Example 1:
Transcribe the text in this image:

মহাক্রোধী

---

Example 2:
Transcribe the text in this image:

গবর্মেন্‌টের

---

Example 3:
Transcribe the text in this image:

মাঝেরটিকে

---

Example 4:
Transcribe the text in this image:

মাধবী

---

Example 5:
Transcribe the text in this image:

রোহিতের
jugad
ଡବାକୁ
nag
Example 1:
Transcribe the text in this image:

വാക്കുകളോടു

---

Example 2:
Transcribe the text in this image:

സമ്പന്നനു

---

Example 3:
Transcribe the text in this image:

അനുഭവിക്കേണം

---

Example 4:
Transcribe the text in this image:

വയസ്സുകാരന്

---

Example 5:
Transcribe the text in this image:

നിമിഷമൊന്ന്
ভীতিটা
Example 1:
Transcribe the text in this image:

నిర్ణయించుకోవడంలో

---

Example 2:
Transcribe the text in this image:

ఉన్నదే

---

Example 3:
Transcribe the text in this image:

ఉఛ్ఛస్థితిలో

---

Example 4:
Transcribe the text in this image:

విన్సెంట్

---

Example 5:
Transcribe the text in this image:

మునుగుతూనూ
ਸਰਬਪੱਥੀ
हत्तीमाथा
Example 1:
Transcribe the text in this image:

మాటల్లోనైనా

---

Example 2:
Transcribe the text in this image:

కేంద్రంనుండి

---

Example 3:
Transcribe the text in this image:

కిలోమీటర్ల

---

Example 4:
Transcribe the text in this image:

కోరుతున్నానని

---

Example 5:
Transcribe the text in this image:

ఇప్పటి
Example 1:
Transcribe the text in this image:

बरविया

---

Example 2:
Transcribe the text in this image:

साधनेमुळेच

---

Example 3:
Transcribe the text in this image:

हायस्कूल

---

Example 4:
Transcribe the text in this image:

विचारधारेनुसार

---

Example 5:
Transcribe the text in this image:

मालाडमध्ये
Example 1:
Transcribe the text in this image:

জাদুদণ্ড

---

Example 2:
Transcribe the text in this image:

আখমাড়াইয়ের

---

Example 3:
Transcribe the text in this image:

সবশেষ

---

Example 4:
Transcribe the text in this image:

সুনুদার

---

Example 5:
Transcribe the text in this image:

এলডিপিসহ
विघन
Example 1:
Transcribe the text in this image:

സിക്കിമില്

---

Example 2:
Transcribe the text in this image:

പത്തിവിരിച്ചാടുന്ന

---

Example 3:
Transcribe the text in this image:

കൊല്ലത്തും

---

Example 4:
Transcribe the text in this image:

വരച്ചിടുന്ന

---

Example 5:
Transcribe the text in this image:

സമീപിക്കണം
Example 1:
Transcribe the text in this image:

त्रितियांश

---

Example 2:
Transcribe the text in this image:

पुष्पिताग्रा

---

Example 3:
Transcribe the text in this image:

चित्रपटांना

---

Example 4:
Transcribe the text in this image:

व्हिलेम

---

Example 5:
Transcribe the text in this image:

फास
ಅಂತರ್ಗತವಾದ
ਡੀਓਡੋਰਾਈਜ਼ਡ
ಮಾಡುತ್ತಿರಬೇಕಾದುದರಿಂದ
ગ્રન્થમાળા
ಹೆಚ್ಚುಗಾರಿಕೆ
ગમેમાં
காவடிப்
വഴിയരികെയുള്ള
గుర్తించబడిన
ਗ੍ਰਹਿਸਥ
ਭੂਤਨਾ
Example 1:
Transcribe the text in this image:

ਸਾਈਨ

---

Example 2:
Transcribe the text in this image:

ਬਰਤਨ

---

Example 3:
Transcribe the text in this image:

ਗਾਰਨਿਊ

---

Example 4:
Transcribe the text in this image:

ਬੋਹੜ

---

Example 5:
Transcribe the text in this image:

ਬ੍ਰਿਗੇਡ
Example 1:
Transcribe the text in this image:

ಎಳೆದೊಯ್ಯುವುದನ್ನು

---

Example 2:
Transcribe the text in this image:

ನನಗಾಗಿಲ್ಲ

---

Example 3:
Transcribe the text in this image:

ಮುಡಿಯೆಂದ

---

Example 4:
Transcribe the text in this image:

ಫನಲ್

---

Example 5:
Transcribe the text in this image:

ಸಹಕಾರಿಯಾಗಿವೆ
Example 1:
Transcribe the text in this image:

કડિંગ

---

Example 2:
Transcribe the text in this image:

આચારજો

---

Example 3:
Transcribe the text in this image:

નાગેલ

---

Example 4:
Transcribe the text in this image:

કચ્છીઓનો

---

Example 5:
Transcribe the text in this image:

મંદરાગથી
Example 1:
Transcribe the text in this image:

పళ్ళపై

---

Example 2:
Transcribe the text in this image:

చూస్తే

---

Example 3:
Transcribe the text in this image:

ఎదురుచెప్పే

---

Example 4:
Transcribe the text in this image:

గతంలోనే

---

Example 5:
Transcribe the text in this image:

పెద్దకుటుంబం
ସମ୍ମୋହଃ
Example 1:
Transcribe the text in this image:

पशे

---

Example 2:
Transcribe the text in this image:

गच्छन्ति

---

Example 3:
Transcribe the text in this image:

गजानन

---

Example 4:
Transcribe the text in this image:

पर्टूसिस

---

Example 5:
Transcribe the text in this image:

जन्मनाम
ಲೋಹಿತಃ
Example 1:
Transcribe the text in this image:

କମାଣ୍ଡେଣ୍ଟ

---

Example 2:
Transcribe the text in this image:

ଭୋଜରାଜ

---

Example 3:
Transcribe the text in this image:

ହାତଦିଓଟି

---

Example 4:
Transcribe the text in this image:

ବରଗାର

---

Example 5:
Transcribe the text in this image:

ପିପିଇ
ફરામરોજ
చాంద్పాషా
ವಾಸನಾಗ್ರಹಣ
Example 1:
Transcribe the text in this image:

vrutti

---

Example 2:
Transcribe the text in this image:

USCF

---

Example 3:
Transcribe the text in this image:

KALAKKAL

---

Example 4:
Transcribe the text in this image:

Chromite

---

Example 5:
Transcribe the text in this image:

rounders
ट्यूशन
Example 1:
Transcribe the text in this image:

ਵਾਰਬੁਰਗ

══════════════════════════════

- [Task objective] Once you have read the records above, please copy them out exactly.

- [Worked solution]
Example 1:
Transcribe the text in this image:

মহাক্রোধী

---

Example 2:
Transcribe the text in this image:

গবর্মেন্‌টের

---

Example 3:
Transcribe the text in this image:

মাঝেরটিকে

---

Example 4:
Transcribe the text in this image:

মাধবী

---

Example 5:
Transcribe the text in this image:

রোহিতের
jugad
ଡବାକୁ
nag
Example 1:
Transcribe the text in this image:

വാക്കുകളോടു

---

Example 2:
Transcribe the text in this image:

സമ്പന്നനു

---

Example 3:
Transcribe the text in this image:

അനുഭവിക്കേണം

---

Example 4:
Transcribe the text in this image:

വയസ്സുകാരന്

---

Example 5:
Transcribe the text in this image:

നിമിഷമൊന്ന്
ভীতিটা
Example 1:
Transcribe the text in this image:

నిర్ణయించుకోవడంలో

---

Example 2:
Transcribe the text in this image:

ఉన్నదే

---

Example 3:
Transcribe the text in this image:

ఉఛ్ఛస్థితిలో

---

Example 4:
Transcribe the text in this image:

విన్సెంట్

---

Example 5:
Transcribe the text in this image:

మునుగుతూనూ
ਸਰਬਪੱਥੀ
हत्तीमाथा
Example 1:
Transcribe the text in this image:

మాటల్లోనైనా

---

Example 2:
Transcribe the text in this image:

కేంద్రంనుండి

---

Example 3:
Transcribe the text in this image:

కిలోమీటర్ల

---

Example 4:
Transcribe the text in this image:

కోరుతున్నానని

---

Example 5:
Transcribe the text in this image:

ఇప్పటి
Example 1:
Transcribe the text in this image:

बरविया

---

Example 2:
Transcribe the text in this image:

साधनेमुळेच

---

Example 3:
Transcribe the text in this image:

हायस्कूल

---

Example 4:
Transcribe the text in this image:

विचारधारेनुसार

---

Example 5:
Transcribe the text in this image:

मालाडमध्ये
Example 1:
Transcribe the text in this image:

জাদুদণ্ড

---

Example 2:
Transcribe the text in this image:

আখমাড়াইয়ের

---

Example 3:
Transcribe the text in this image:

সবশেষ

---

Example 4:
Transcribe the text in this image:

সুনুদার

---

Example 5:
Transcribe the text in this image:

এলডিপিসহ
विघन
Example 1:
Transcribe the text in this image:

സിക്കിമില്

---

Example 2:
Transcribe the text in this image:

പത്തിവിരിച്ചാടുന്ന

---

Example 3:
Transcribe the text in this image:

കൊല്ലത്തും

---

Example 4:
Transcribe the text in this image:

വരച്ചിടുന്ന

---

Example 5:
Transcribe the text in this image:

സമീപിക്കണം
Example 1:
Transcribe the text in this image:

त्रितियांश

---

Example 2:
Transcribe the text in this image:

पुष्पिताग्रा

---

Example 3:
Transcribe the text in this image:

चित्रपटांना

---

Example 4:
Transcribe the text in this image:

व्हिलेम

---

Example 5:
Transcribe the text in this image:

फास
ಅಂತರ್ಗತವಾದ
ਡੀਓਡੋਰਾਈਜ਼ਡ
ಮಾಡುತ್ತಿರಬೇಕಾದುದರಿಂದ
ગ્રન્થમાળા
ಹೆಚ್ಚುಗಾರಿಕೆ
ગમેમાં
காவடிப்
വഴിയരികെയുള്ള
గుర్తించబడిన
ਗ੍ਰਹਿਸਥ
ਭੂਤਨਾ
Example 1:
Transcribe the text in this image:

ਸਾਈਨ

---

Example 2:
Transcribe the text in this image:

ਬਰਤਨ

---

Example 3:
Transcribe the text in this image:

ਗਾਰਨਿਊ

---

Example 4:
Transcribe the text in this image:

ਬੋਹੜ

---

Example 5:
Transcribe the text in this image:

ਬ੍ਰਿਗੇਡ
Example 1:
Transcribe the text in this image:

ಎಳೆದೊಯ್ಯುವುದನ್ನು

---

Example 2:
Transcribe the text in this image:

ನನಗಾಗಿಲ್ಲ

---

Example 3:
Transcribe the text in this image:

ಮುಡಿಯೆಂದ

---

Example 4:
Transcribe the text in this image:

ಫನಲ್

---

Example 5:
Transcribe the text in this image:

ಸಹಕಾರಿಯಾಗಿವೆ
Example 1:
Transcribe the text in this image:

કડિંગ

---

Example 2:
Transcribe the text in this image:

આચારજો

---

Example 3:
Transcribe the text in this image:

નાગેલ

---

Example 4:
Transcribe the text in this image:

કચ્છીઓનો

---

Example 5:
Transcribe the text in this image:

મંદરાગથી
Example 1:
Transcribe the text in this image:

పళ్ళపై

---

Example 2:
Transcribe the text in this image:

చూస్తే

---

Example 3:
Transcribe the text in this image:

ఎదురుచెప్పే

---

Example 4:
Transcribe the text in this image:

గతంలోనే

---

Example 5:
Transcribe the text in this image:

పెద్దకుటుంబం
ସମ୍ମୋହଃ
Example 1:
Transcribe the text in this image:

पशे

---

Example 2:
Transcribe the text in this image:

गच्छन्ति

---

Example 3:
Transcribe the text in this image:

गजानन

---

Example 4:
Transcribe the text in this image:

पर्टूसिस

---

Example 5:
Transcribe the text in this image:

जन्मनाम
ಲೋಹಿತಃ
Example 1:
Transcribe the text in this image:

କମାଣ୍ଡେଣ୍ଟ

---

Example 2:
Transcribe the text in this image:

ଭୋଜରାଜ

---

Example 3:
Transcribe the text in this image:

ହାତଦିଓଟି

---

Example 4:
Transcribe the text in this image:

ବରଗାର

---

Example 5:
Transcribe the text in this image:

ପିପିଇ
ફરામરોજ
చాంద్పాషా
ವಾಸನಾಗ್ರಹಣ
Example 1:
Transcribe the text in this image:

vrutti

---

Example 2:
Transcribe the text in this image:

USCF

---

Example 3:
Transcribe the text in this image:

KALAKKAL

---

Example 4:
Transcribe the text in this image:

Chromite

---

Example 5:
Transcribe the text in this image:

rounders
ट्यूशन
Example 1:
Transcribe the text in this image:

ਵਾਰਬੁਰਗ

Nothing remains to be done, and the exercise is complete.